The data:
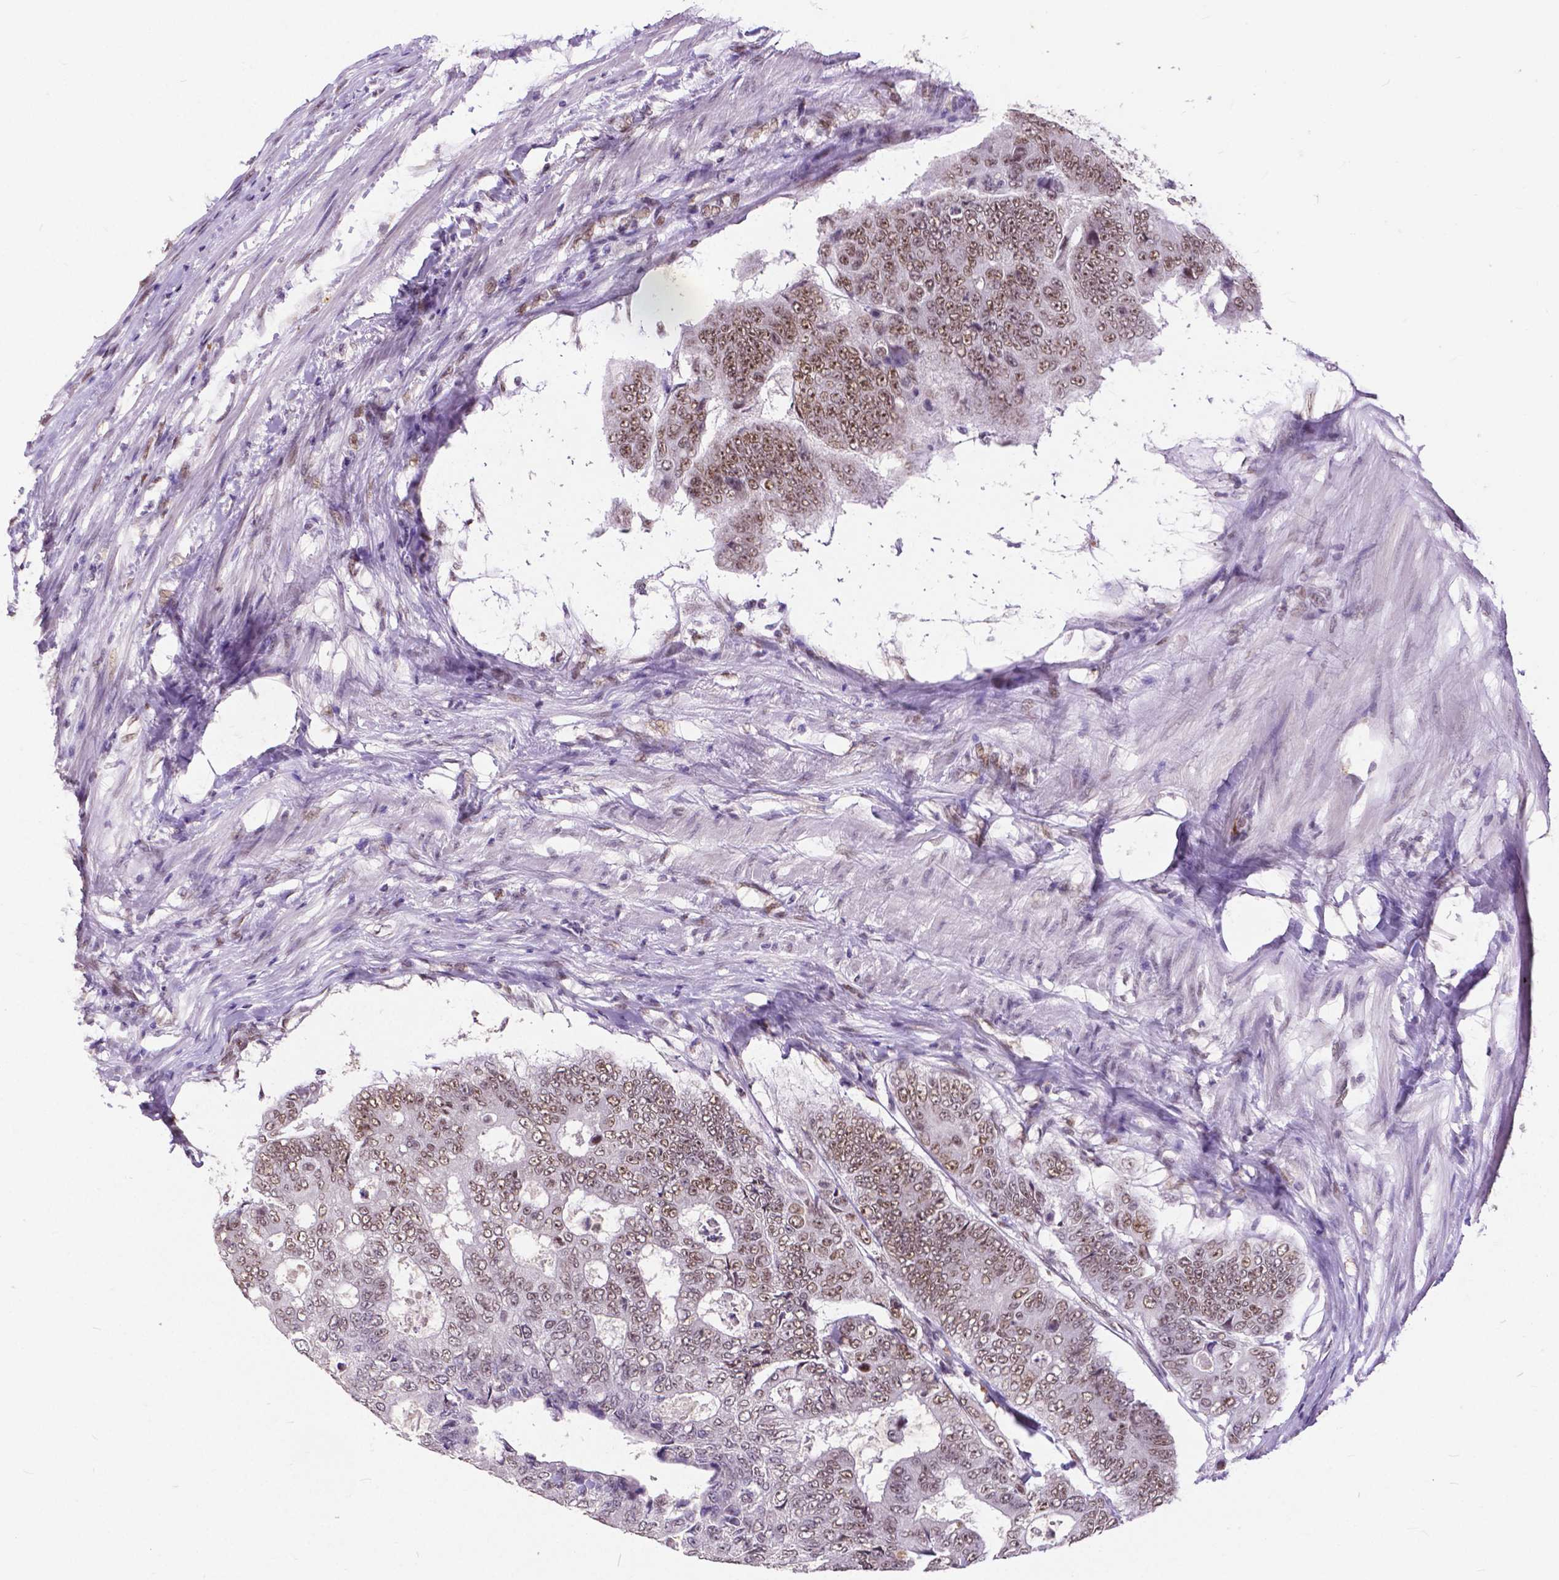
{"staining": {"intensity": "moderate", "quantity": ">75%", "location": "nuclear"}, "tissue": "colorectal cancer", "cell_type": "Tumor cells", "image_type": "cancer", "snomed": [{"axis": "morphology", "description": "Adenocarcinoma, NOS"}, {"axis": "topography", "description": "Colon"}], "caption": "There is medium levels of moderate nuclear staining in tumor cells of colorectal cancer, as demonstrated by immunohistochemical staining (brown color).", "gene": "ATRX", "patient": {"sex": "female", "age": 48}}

---

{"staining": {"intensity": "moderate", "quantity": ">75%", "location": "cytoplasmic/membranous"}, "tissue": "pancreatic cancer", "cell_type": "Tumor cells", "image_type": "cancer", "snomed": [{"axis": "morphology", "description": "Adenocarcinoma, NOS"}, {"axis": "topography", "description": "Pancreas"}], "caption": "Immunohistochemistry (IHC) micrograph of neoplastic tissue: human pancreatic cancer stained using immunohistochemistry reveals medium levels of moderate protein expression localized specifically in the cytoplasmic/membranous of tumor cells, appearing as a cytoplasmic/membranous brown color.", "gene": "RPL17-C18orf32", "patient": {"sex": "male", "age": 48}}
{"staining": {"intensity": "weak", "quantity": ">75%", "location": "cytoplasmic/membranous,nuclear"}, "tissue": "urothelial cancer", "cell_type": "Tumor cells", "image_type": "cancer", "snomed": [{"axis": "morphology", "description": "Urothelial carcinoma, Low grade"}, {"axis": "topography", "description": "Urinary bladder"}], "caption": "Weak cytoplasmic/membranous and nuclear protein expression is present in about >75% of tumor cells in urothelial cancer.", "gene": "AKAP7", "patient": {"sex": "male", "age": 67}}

Task directions: In the records above, each line with the string "Adenocarcinoma" should be copied.

Result:
{"staining": {"intensity": "moderate", "quantity": ">75%", "location": "nuclear"}, "tissue": "colorectal cancer", "cell_type": "Tumor cells", "image_type": "cancer", "snomed": [{"axis": "morphology", "description": "Adenocarcinoma, NOS"}, {"axis": "topography", "description": "Colon"}], "caption": "There is medium levels of moderate nuclear staining in tumor cells of colorectal cancer, as demonstrated by immunohistochemical staining (brown color).", "gene": "ATRX", "patient": {"sex": "female", "age": 48}}
{"staining": {"intensity": "moderate", "quantity": ">75%", "location": "cytoplasmic/membranous"}, "tissue": "pancreatic cancer", "cell_type": "Tumor cells", "image_type": "cancer", "snomed": [{"axis": "morphology", "description": "Adenocarcinoma, NOS"}, {"axis": "topography", "description": "Pancreas"}], "caption": "Immunohistochemistry (IHC) micrograph of neoplastic tissue: human pancreatic cancer stained using immunohistochemistry reveals medium levels of moderate protein expression localized specifically in the cytoplasmic/membranous of tumor cells, appearing as a cytoplasmic/membranous brown color.", "gene": "RPL17-C18orf32", "patient": {"sex": "male", "age": 48}}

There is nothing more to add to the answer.